**Records for the exercise:**

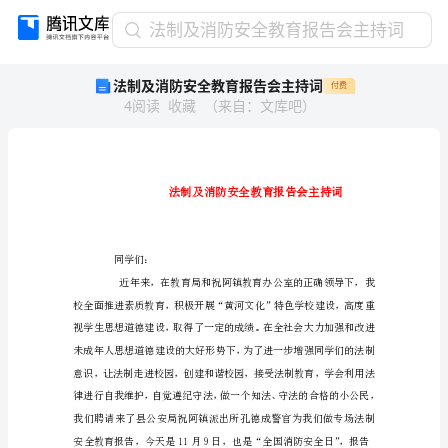
法
法制及消防安全教育报告会主持词
制
法制及消防安全教育报告会主持词
付费
及
4
阅读
收藏
（
来自
：
文库吧
）
消
防
安
全
教
育
报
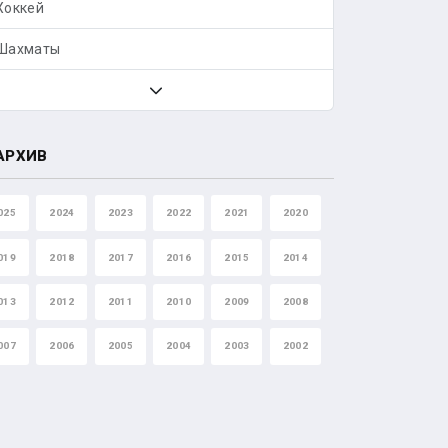
Хоккей
Шахматы
АРХИВ
025
2024
2023
2022
2021
2020
019
2018
2017
2016
2015
2014
013
2012
2011
2010
2009
2008
007
2006
2005
2004
2003
2002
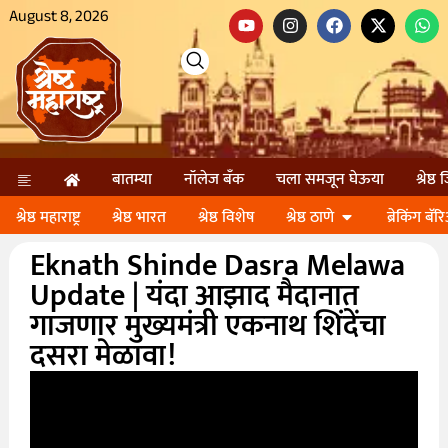
August 8, 2026
बातम्या
नॉलेज बॅंक
चला समजून घेऊया
श्रेष्ठ
श्रेष्ठ महाराष्ट्र
श्रेष्ठ भारत
श्रेष्ठ विशेष
श्रेष्ठ ठाणे
ब्रेकिंग बॅर
Eknath Shinde Dasra Melawa
Update | यंदा आझाद मैदानात
गाजणार मुख्यमंत्री एकनाथ शिंदेंचा
दसरा मेळावा!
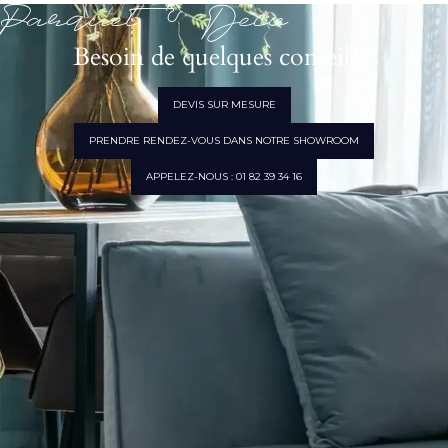
Parquet & Déco
Besoin de quelques conseils ?
DEVIS SUR MESURE
PRENDRE RENDEZ-VOUS DANS NOTRE SHOWROOM
APPELEZ-NOUS : 01 82 39 34 16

**Task statement:** Take each line from the records and copy it unchanged, leaving images out.

**Response for this exercise:**
法
法制及消防安全教育报告会主持词
制
法制及消防安全教育报告会主持词
付费
及
4
阅读
收藏
（
来自
：
文库吧
）
消
防
安
全
教
育
报
Хоккей
Шахматы
АРХИВ
025
2024
2023
2022
2021
2020
019
2018
2017
2016
2015
2014
013
2012
2011
2010
2009
2008
007
2006
2005
2004
2003
2002
August 8, 2026
बातम्या
नॉलेज बॅंक
चला समजून घेऊया
श्रेष्ठ
श्रेष्ठ महाराष्ट्र
श्रेष्ठ भारत
श्रेष्ठ विशेष
श्रेष्ठ ठाणे
ब्रेकिंग बॅर
Eknath Shinde Dasra Melawa
Update | यंदा आझाद मैदानात
गाजणार मुख्यमंत्री एकनाथ शिंदेंचा
दसरा मेळावा!
Parquet & Déco
Besoin de quelques conseils ?
DEVIS SUR MESURE
PRENDRE RENDEZ-VOUS DANS NOTRE SHOWROOM
APPELEZ-NOUS : 01 82 39 34 16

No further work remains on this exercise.